I daresay you’ve often seen the Man in the Moon – at all events, you ought to have. Perhaps you mayn’t have; if so, this is what the Princess saw.

He was a very old man, and looked very much as if he was in his second childhood, and he carried an enormous lanthorn, which made him even more bent than he might have been if he had not carried it so often.

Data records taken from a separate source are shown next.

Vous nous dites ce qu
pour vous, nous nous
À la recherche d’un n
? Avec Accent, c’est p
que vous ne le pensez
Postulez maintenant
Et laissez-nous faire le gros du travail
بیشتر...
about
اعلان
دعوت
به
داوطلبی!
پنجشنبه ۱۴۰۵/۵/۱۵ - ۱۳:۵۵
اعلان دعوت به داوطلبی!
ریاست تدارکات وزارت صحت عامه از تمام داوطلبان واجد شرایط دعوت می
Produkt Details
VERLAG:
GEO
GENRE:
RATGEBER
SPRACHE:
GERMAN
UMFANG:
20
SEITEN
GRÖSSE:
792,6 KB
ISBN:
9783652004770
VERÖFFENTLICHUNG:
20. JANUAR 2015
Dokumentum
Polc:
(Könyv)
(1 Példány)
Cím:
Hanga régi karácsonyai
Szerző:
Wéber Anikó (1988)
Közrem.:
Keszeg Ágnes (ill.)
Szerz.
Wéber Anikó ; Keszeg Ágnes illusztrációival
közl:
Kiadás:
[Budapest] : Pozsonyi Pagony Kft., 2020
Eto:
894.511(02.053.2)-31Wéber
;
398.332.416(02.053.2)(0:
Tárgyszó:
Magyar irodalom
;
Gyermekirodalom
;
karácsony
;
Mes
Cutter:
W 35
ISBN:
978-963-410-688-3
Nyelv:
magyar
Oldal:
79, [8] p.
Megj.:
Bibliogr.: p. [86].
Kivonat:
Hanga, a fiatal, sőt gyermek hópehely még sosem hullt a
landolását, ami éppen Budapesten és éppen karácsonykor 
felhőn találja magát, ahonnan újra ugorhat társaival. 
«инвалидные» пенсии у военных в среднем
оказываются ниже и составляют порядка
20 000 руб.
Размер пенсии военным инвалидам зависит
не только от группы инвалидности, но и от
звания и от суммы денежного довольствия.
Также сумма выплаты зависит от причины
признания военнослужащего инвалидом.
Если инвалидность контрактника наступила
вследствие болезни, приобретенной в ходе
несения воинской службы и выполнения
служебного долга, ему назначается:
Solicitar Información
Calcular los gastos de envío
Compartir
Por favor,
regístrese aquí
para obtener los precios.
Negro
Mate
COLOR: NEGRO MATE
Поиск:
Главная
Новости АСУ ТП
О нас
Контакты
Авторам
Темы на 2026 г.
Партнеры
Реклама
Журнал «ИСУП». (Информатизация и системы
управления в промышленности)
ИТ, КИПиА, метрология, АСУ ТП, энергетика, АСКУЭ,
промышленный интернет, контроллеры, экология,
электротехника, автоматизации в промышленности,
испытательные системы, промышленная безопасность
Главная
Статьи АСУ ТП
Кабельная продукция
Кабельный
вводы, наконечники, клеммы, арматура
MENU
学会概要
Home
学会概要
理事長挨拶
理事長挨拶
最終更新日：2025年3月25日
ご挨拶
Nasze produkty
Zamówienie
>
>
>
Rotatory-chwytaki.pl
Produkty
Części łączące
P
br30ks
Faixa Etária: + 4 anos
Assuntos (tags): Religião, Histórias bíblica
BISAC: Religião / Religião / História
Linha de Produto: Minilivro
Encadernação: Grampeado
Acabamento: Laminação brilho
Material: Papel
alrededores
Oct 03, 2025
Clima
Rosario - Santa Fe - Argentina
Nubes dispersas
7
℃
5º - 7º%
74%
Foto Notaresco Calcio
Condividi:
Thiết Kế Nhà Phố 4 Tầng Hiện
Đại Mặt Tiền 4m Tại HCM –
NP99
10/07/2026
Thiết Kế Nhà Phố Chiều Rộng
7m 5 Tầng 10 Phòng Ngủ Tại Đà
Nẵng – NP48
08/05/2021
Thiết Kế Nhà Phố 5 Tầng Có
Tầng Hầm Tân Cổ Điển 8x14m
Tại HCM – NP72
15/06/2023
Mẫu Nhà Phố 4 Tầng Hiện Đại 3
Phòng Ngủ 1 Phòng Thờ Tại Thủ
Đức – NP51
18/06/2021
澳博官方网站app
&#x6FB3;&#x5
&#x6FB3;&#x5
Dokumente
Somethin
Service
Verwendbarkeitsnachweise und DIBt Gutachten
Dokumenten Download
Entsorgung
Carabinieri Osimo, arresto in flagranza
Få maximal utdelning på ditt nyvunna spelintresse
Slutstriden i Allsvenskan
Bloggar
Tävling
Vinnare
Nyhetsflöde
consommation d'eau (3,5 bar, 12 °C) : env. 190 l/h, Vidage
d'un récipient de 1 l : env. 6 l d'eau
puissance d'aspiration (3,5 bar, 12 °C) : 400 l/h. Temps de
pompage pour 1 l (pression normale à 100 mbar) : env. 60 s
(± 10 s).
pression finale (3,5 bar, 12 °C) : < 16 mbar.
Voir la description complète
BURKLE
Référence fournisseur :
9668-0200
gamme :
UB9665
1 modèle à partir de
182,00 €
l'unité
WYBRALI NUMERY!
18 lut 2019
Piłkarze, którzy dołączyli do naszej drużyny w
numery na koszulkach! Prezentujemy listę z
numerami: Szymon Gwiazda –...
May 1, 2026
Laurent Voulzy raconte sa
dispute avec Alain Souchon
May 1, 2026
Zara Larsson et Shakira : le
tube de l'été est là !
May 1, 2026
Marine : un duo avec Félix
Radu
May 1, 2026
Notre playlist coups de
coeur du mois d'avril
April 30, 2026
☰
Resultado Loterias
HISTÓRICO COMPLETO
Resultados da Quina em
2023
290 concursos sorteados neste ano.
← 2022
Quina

On his shoulders he carried a bundle of thorns, which appeared to prick him and cause him a good deal of uneasiness generally; and besides this he had an ugly little dog by his side, which made continual attacks on Wopole’s shins, and it made such a noise with its barking that the old man in a temper aimed a vicious kick at it; but he missed his mark, and the weight of the lanthorn overbalancing him he sat down rather suddenly, and during the rest of the evening he remained there.

But the conversation proceeded just as if nothing in particular had happened.

‘Being the Man in the Moon, perhaps you would be so kind as to direct me to the place where the Misses Parker reside?’ Wopole said.

‘That I won’t,’ said the Man. ‘Why should I?’

‘I thought that you might be so good as to direct me, and I had intended presenting you with a loaf of bread. However, that does not matter. Good-day. I daresay I shall find the house by myself,’ and Wopole made preparations for getting over the side of the vessel.

But the Man no sooner heard the word ‘bread’ than he became very eager to help him on the way.

‘Oh, wait a minute,’ he said; and Wopole accordingly waited.

‘If you’ll give me two loaves I’ll show you,’ he went on.

‘I’ll give you one now, and the other when I have paid my visit and am safely back on the ship.’

‘Well, that’ll do. Give me the one, and I’ll show you at once.’

So Wopole went to the hatch which covered the pantry and took out a large loaf, which he handed to the old Man.

‘Now trot,’ he said; and the Man hurried to the side of the vessel and scrambled down as well as he could, followed by Wopole and the Princess.

It was curious how bright it was when they got over the side; for although it was past nine o’clock p. m. by the Princess’s watch, the ground itself seemed to shoot out light, and what was still more funny, they threw no shadows, although that was easily explained; for as the moon itself provided the light, it would be rather difficult to throw a shadow on the moon.

They plodded on for some time in silence; but although the old Man hobbled very much he managed to get along very fast, almost too fast for the Princess, for the walking was very heavy.